Records for the exercise Block Start

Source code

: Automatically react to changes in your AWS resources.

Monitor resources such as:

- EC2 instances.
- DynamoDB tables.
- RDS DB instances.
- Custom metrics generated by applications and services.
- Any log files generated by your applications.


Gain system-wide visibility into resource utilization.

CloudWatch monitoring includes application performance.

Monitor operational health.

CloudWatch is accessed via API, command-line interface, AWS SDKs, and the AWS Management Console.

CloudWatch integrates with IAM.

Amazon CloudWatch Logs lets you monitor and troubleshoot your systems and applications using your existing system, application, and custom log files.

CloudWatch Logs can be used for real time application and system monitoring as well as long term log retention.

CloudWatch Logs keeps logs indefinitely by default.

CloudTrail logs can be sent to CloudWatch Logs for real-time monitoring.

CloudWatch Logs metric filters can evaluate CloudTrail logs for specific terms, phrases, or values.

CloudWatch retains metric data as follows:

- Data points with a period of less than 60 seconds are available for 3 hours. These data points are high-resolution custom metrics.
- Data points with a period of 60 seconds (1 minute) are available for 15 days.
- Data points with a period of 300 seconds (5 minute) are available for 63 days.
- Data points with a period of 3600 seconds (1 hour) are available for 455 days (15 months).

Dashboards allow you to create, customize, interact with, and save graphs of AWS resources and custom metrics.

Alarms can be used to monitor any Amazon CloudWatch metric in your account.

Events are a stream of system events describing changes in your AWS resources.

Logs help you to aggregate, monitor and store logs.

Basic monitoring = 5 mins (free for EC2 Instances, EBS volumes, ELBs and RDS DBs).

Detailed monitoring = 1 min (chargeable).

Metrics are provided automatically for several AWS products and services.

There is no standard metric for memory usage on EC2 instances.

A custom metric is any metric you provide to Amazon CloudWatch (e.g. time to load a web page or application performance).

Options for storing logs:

Records for the exercise Block End

Task to complete
Go to the line in the listing above that has "A custom metric" in it. Set down that line and each one after it, exactly.

Answer space
A custom metric is any metric you provide to Amazon CloudWatch (e.g. time to load a web page or application performance).

Options for storing logs:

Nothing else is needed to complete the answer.